ABOUT THIS EXERCISE - Render the records as a numbered list, omitting blank lines and the pictures, beginning at the start of the records and stopping after the line that contains "63/25/38 MVA 110/20/10 kV".

........

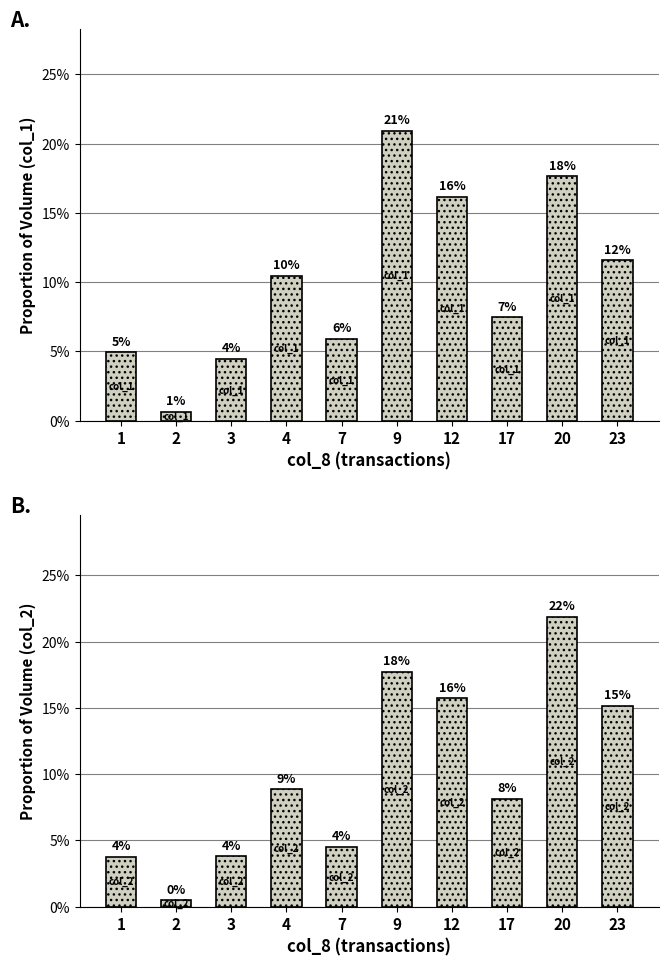

The value of col_1 at 2 is 0.0. True or false?

False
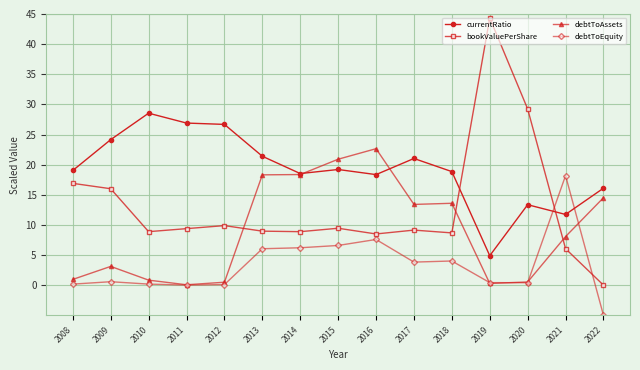

At which label does currentRatio reach its minimum?

2019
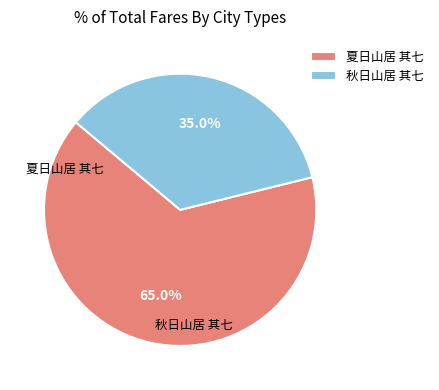

To the nearest percent, what is the difference between the 秋日山居 其七 and 夏日山居 其七 slice percentages?

30%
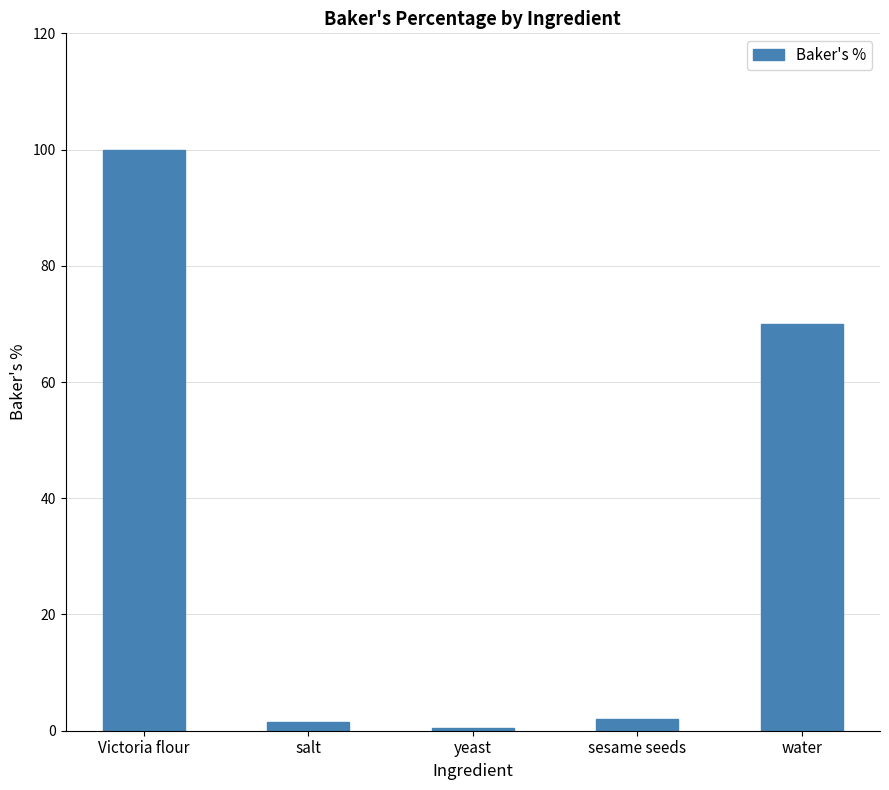

Which has a higher value, salt or yeast?

salt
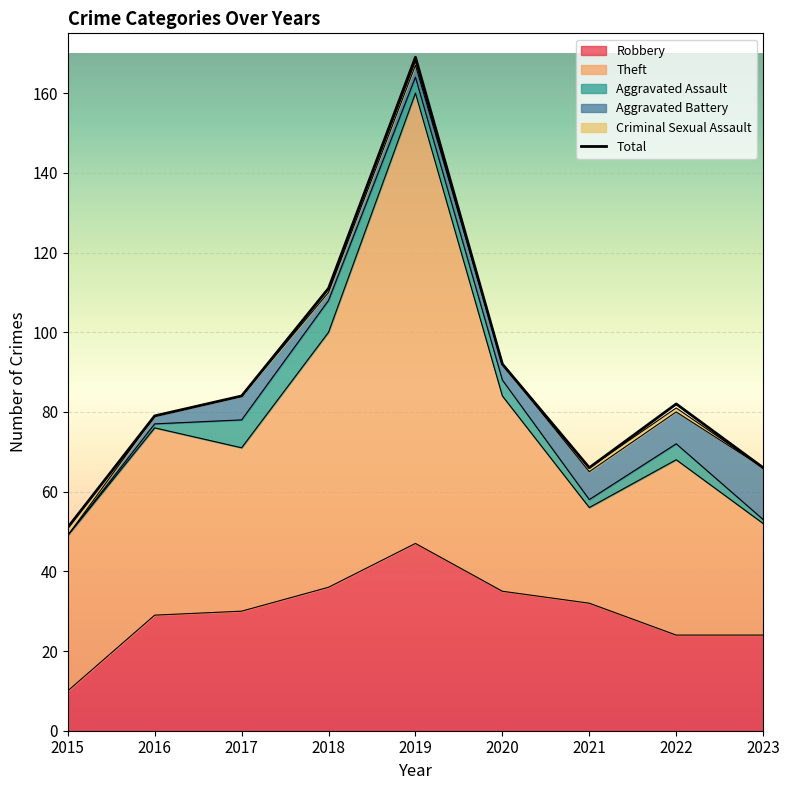

The chart shows a value of 92 at 2020. True or false?

True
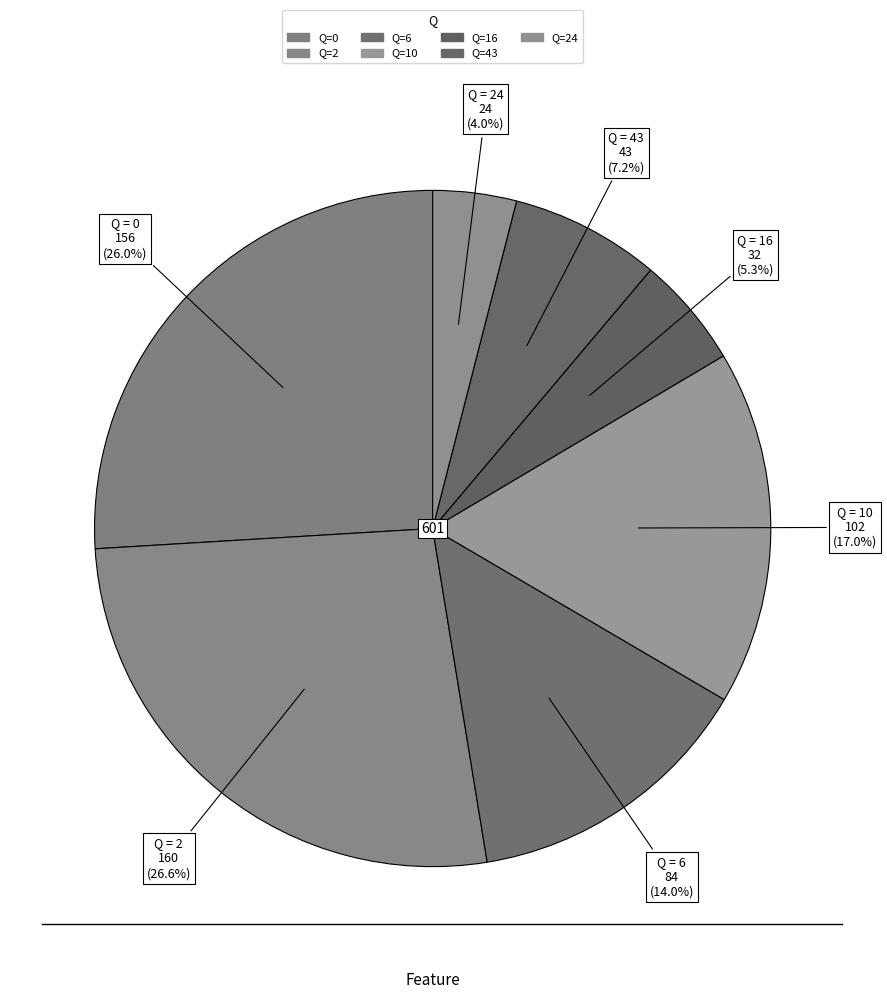

Is there a majority slice in this chart?

No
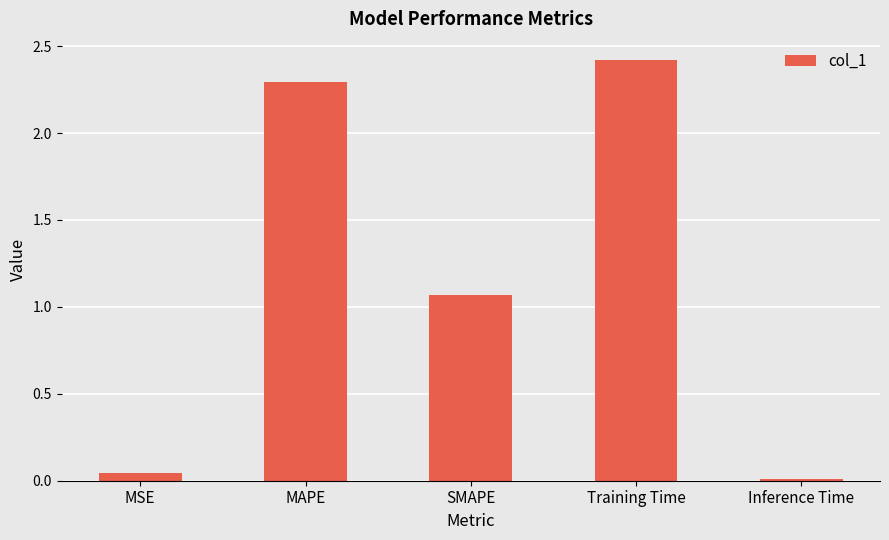

What is the sum of the values at MSE and Inference Time?

0.1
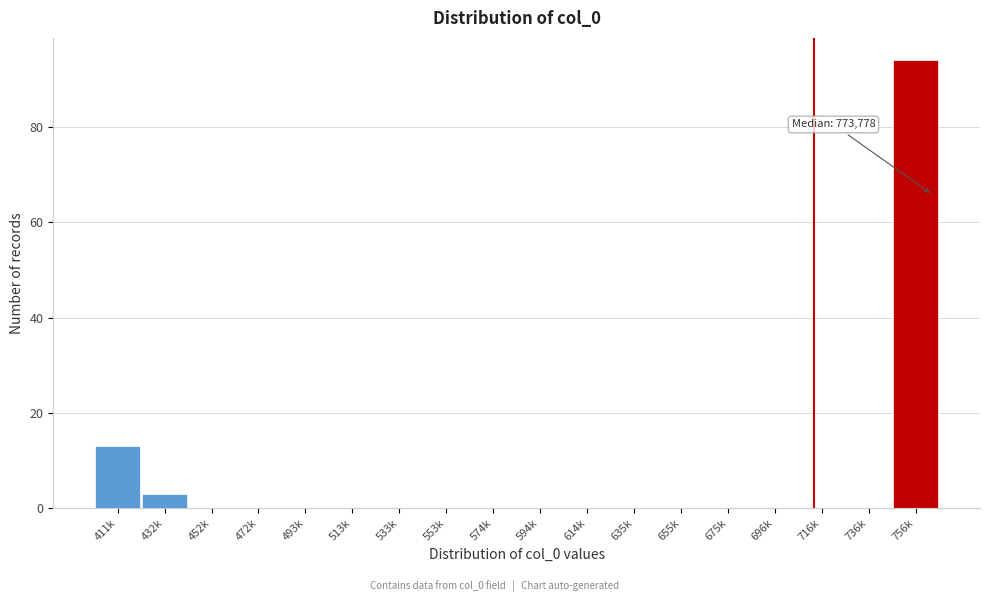

Reading left to right, extract all data points from this chart.

411k=13	432k=3	452k=0	472k=0	493k=0	513k=0	533k=0	553k=0	574k=0	594k=0	614k=0	635k=0	655k=0	675k=0	696k=0	716k=0	736k=0	756k=94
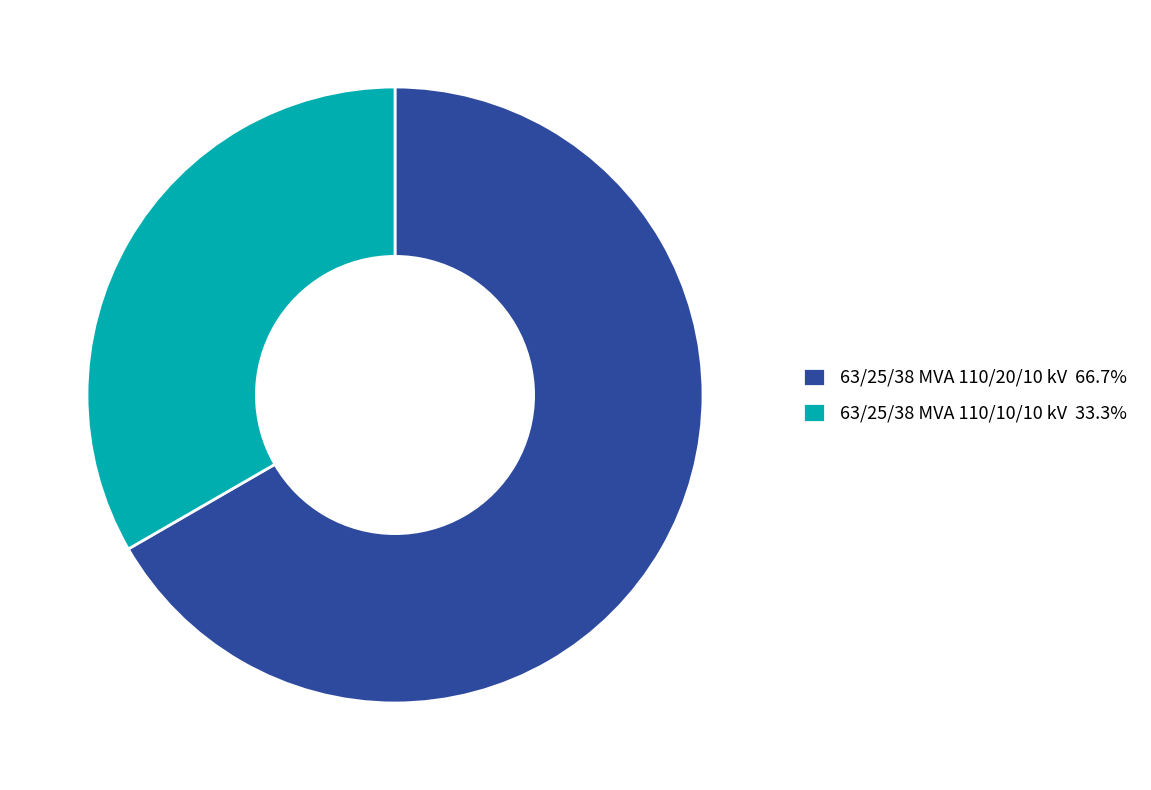

What is the largest slice in the pie chart?

63/25/38 MVA 110/20/10 kV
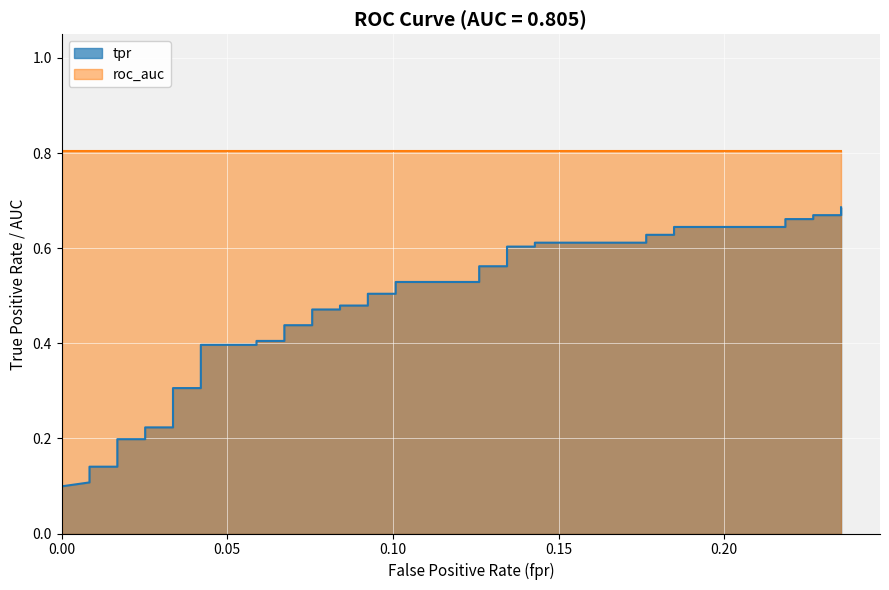

Reading right to left, list all the values displayed in this chart.

0.2352941176470588=0.7	0.2352941176470588=0.7	0.226890756302521=0.7	0.226890756302521=0.7	0.2184873949579832=0.7	0.2184873949579832=0.6	0.1848739495798319=0.6	0.1848739495798319=0.6	0.1764705882352941=0.6	0.1764705882352941=0.6	0.1428571428571428=0.6	0.1428571428571428=0.6	0.134453781512605=0.6	0.134453781512605=0.6	0.1260504201680672=0.6	0.1260504201680672=0.5	0.1008403361344538=0.5	0.1008403361344538=0.5	0.09243697478991597=0.5	0.09243697478991597=0.5	0.08403361344537816=0.5	0.08403361344537816=0.5	0.07563025210084033=0.5	0.07563025210084033=0.4	0.06722689075630252=0.4	0.06722689075630252=0.4	0.05882352941176471=0.4	0.05882352941176471=0.4	0.04201680672268908=0.4	0.04201680672268908=0.3	0.03361344537815126=0.3	0.03361344537815126=0.2	0.02521008403361345=0.2	0.02521008403361345=0.2	0.01680672268907563=0.2	0.01680672268907563=0.1	0.008403361344537815=0.1	0.008403361344537815=0.1	0.008403361344537815=0.1	0.0=0.1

........

ANSWER SECTION -
1. The value of col_1 at 2 is 0.0. True or false?
2. False
3. At which label does currentRatio reach its minimum?
4. 2019
5. To the nearest percent, what is the difference between the 秋日山居 其七 and 夏日山居 其七 slice percentages?
6. 30%
7. Which has a higher value, salt or yeast?
8. salt
9. The chart shows a value of 92 at 2020. True or false?
10. True
11. Is there a majority slice in this chart?
12. No
13. What is the sum of the values at MSE and Inference Time?
14. 0.1
15. Reading left to right, extract all data points from this chart.
16. 411k=13	432k=3	452k=0	472k=0	493k=0	513k=0	533k=0	553k=0	574k=0	594k=0	614k=0	635k=0	655k=0	675k=0	696k=0	716k=0	736k=0	756k=94
17. What is the largest slice in the pie chart?
18. 63/25/38 MVA 110/20/10 kV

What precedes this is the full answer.